Conversation context Full session history - corrections, founder-gap acceptance, payments≠retail banking distinction Stateless per call Codify everything in criteria.md + portfolio.md. Anything I know that should affect scoring goes in the system prompt. No verbal-only context.
Cap enforcement Apply caps by judgement, can't be "softened" LLM tendency to soften caps for great-looking roles Python _apply_caps() hard-clamps after LLM returns. Code, not prose.
Reasoning visibility I think out loud, you can correct me mid-stream Single shot, returns just a score + 120-char reason Add chain-of-thought scaffold to prompt so the LLM has to enumerate hard gates + count pass/fail BEFORE the score. Done in Task #11.
Tools WebFetch, WebSearch, Bash, Read None - just the criteria + the DB row Wire detail-fetchers in (done today).

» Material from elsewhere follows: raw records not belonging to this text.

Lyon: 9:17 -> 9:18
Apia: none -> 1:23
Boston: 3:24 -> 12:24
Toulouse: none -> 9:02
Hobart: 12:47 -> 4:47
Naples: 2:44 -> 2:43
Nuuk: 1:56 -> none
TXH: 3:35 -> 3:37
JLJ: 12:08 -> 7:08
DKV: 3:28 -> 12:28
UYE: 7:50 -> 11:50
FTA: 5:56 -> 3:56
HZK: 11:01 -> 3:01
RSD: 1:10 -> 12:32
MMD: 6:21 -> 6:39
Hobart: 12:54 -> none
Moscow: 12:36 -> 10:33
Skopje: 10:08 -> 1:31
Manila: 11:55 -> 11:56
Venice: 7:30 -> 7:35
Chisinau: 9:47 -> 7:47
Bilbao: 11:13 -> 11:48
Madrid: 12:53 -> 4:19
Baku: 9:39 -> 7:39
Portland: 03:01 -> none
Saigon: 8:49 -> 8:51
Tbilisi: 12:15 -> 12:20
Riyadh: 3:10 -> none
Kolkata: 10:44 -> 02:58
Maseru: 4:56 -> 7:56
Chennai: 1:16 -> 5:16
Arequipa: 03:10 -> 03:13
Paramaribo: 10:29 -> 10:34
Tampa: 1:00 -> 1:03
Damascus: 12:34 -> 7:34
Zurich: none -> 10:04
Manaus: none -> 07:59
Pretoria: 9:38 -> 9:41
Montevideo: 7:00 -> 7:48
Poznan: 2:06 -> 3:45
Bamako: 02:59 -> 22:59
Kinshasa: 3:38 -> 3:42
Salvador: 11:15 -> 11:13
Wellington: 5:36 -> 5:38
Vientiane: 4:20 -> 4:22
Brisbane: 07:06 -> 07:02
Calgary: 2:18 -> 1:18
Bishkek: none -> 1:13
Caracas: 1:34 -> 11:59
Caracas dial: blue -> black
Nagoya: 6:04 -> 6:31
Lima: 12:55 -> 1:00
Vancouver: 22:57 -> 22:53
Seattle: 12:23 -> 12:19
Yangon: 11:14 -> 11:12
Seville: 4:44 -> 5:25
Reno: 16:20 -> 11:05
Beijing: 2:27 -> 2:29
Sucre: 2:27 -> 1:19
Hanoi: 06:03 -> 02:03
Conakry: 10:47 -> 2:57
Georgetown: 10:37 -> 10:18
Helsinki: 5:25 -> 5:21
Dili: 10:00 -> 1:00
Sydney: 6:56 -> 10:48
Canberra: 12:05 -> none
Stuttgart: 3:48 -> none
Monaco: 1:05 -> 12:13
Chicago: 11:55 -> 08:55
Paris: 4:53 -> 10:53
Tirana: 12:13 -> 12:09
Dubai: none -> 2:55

No live web search needed if the spec is fully in the DB.

Components reference

Scrapers (src/scrapers/) - upwork.py - find-work pages (logged-in profile, SSR-fast) - linkedin.py - guest-mode search + auth-walled detail fetch - indeed.py - via FlareSolverr (Cloudflare-pass sidecar) - remoterocketship.py - headed Chromium under Xvfb - consortia.py - JS-rendered, settle-and-parse pattern - intelligentpeople.py - JS-rendered, skips filled vacancies - generic.py - one engine, per-site YAML config (CWJobs, CV-Library, Built In, Hays, Robert Walters, Michael Page, Sphere, Cranberry Panda, Jobserve) - detail_fetcher.py - generic HTTP fallback for sources without per-source fetcher

Scorer (src/scoring/) - prompt.py - assembles system prompt from criteria.md + portfolio.md - scorer.py - Claude tool-use call + _apply_caps() post-process

Storage (src/storage/) - db.py - SQLite wrapper, idempotent migrations - schema.sql - jobs + search_runs tables

Notifications (src/notifications/) - slack.py - 9-10 instant pings via webhook - email.py - daily 07:00 Madrid digest of 7-8 scores

Dashboard (src/dashboard/) - app.py - Flask on :5001 with filter/sort, manual paste-and-rescore for unscorable rows

Scheduler (scripts/main.py / run_scrape.py / score_jobs.py / send_digest.py) - APScheduler with cron + interval triggers - scrape every 15 min (per-source cadence overrides apply) - score every 5 min - digest at 07:00 Europe/Madrid

Cadences (per config/searches.yaml)

Source Default cadence
Upwork 15 min (high volume, fresh-first)
LinkedIn 120 min (anti-bot polite)
Indeed 60 min (FlareSolverr cycle is slow)
RemoteRocketship 120 min
Consortia 120 min
IntelligentPeople 120 min
Generic (all) 240 min

Scoring runs every 5 min on unscored backlog. Slack notify runs every 5 min on un-notified 9-10s. Digest is daily at 07:00 Europe/Madrid.